The rufiyaa symbol is created by introducing an additional horizontal stroke to Thaana letter raa.

The rufiyaa symbol was publicly introduced by the MMA on 3 July 2022. Designed by Hassan Shujau, it is based on the Thaana letter raa , which is the first letter in spelling "rufiyaa" in Dhivehi, with an added parallel line is to represent the equal sign as used in various other currency symbols.

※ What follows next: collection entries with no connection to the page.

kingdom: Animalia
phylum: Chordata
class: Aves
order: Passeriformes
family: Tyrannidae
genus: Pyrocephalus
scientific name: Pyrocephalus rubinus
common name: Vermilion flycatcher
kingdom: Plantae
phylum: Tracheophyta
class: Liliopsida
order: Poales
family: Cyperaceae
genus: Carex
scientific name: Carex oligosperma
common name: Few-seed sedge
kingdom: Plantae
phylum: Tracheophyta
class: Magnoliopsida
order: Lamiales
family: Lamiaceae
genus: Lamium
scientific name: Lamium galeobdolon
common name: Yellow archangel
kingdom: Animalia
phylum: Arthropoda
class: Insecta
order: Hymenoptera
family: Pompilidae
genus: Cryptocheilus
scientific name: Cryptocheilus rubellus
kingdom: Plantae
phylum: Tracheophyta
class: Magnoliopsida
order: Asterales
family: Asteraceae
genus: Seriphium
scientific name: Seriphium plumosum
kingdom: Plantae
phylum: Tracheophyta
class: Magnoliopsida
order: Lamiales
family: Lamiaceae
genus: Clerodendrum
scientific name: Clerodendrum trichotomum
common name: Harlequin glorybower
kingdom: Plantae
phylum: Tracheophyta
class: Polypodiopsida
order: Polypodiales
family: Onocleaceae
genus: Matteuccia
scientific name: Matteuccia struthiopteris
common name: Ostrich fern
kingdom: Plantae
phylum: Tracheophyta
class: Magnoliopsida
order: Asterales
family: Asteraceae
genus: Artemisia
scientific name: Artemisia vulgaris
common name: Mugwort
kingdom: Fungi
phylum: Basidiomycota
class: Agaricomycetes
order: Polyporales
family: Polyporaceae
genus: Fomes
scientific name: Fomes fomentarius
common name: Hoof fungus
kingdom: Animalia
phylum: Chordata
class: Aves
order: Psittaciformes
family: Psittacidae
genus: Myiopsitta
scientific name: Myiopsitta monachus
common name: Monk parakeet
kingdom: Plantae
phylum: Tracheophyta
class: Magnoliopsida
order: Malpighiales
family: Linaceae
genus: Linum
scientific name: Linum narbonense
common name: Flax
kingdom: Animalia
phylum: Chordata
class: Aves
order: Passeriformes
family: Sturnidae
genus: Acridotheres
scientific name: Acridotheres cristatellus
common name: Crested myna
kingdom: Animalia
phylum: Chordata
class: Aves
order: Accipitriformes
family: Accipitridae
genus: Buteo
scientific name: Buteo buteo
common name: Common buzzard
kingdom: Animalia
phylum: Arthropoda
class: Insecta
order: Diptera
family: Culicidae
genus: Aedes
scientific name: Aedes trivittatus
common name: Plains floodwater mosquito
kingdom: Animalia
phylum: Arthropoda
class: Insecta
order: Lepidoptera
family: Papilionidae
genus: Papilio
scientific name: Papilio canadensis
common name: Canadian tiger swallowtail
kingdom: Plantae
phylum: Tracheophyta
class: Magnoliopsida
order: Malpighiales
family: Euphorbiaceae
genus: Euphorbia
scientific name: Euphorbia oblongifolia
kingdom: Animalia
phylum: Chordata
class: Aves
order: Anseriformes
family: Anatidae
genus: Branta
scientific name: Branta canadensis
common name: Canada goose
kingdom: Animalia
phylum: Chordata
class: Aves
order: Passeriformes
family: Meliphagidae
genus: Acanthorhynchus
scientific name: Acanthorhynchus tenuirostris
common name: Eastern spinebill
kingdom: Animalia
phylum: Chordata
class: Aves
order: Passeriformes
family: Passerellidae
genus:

The design was chosen among 70 concept proposals received through a nationwide competition. The proposals were evaluated by an evaluation committee comprising members from the MMA, Dhivehi Bahuge Academy and other areas of expertise.

It is scheduled for inclusion as U+20C2 rufiyaa sign in Unicode version 18.0, expected for September 2026.